A customizable chemical amplifier, created by using a pair of molecules that work together, can detect trace compounds and translate them into a colored signal that is visible to the eye, say chemists at Pennsylvania State University who developed the strategy (J. Am. Chem. Soc., DOI: 10.1021/ja108347d).

So far, the tandem strategy works for low concentrations of palladium, but it could be adaptable for detecting diseases or water contaminants in the developing world. The research was presented on Tuesday in the Division of Organic Chemistry at the ACS national meeting in Anaheim.

Most medical diagnostic kits rely on reagents that require refrigeration or detection schemes that require instrumentation, neither of which are common in resource-poor areas. Chemists have developed stable reagents that don't require refrigeration, but they generally are not easily tailored for detecting different chemical species.

The new approach, by Matthew S. Baker and Scott T. Phillips, combines a detection reagent with an amplification reagent. The detection reagent releases fluoride when it interacts with the substance being analyzed, and the amplification reagent breaks down in response to the fluoride to release amplified quantities of yellow products. The system was sensitive enough to detect 0.36 ppm palladium in water, about the quantity found in roadside soil, Phillips said.

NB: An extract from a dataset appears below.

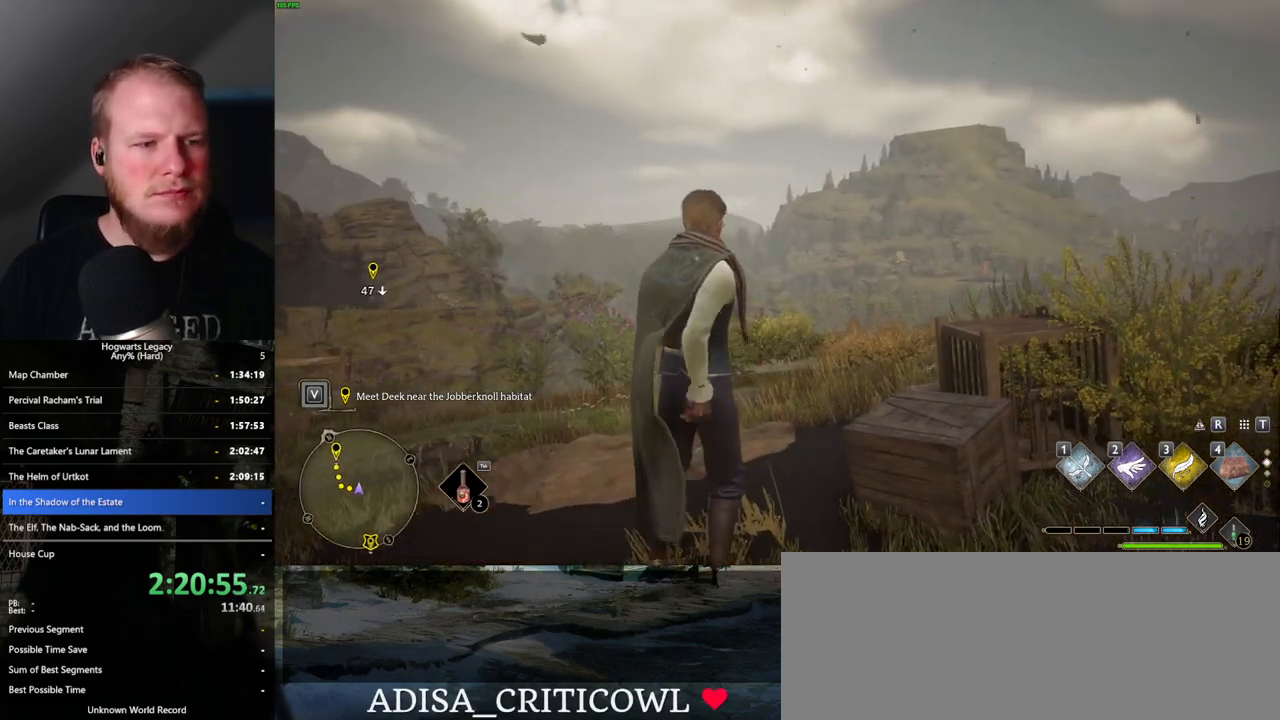
{"keys": ["a", "shift_l", "space"], "mouse": [], "events": [[83, "a", "down"], [317, "space", "down"], [467, "shift_l", "down"]]}
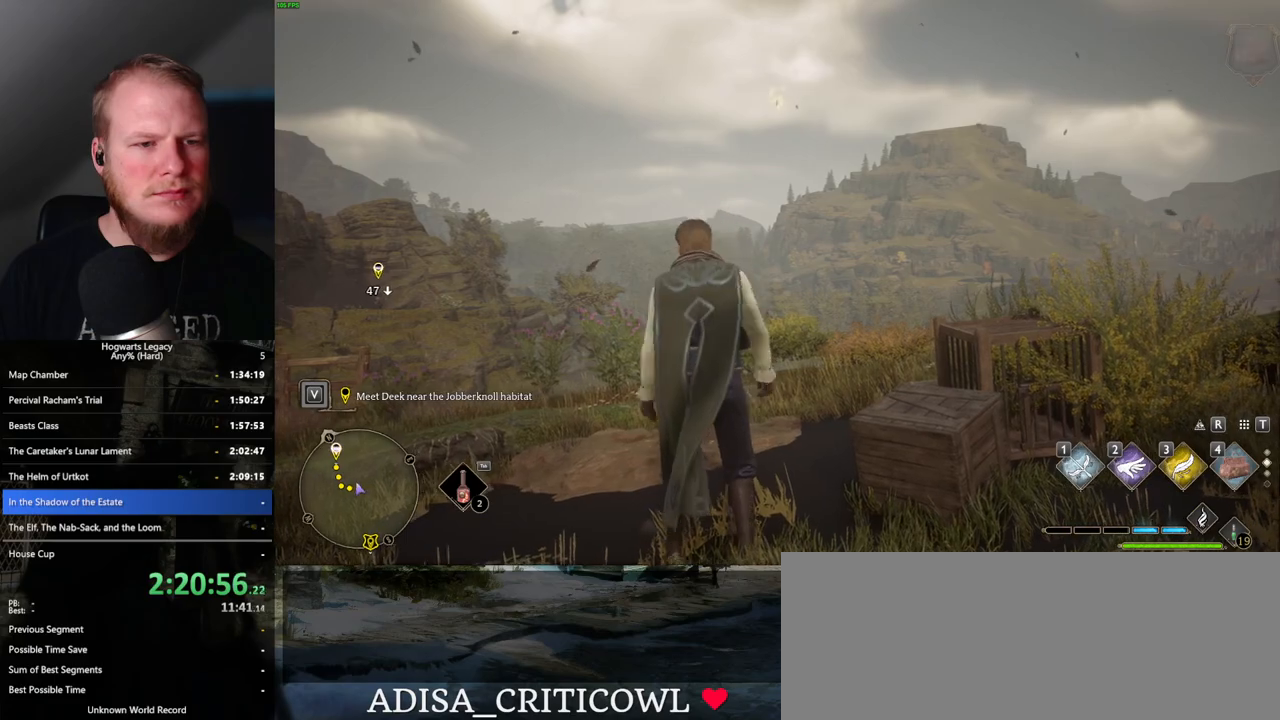
{"keys": ["a", "w"], "mouse": [], "events": [[33, "space", "up"], [133, "shift_l", "up"], [267, "w", "down"]]}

It might be difficult to see the color yellow in real-world samples in which water might be dirty, noted organic chemist Anna Cattani-Scholz of Technical University Munich, who attended Phillips's talk. But it should be possible to modify the reagents to change the visual output, she said.

The method's flexibility makes it promising, agreed organic chemist Vyacheslav V. Samoshin of the University of the Pacific, who presided over the session. A drawback is that it currently takes more than a day to detect trace quantities, he added.

"We're only releasing two fluorides" with the current detection reagent. Phillips said. A molecule designed to release more fluorides at once would make the amplification faster, and his team has such molecules in the works, he added.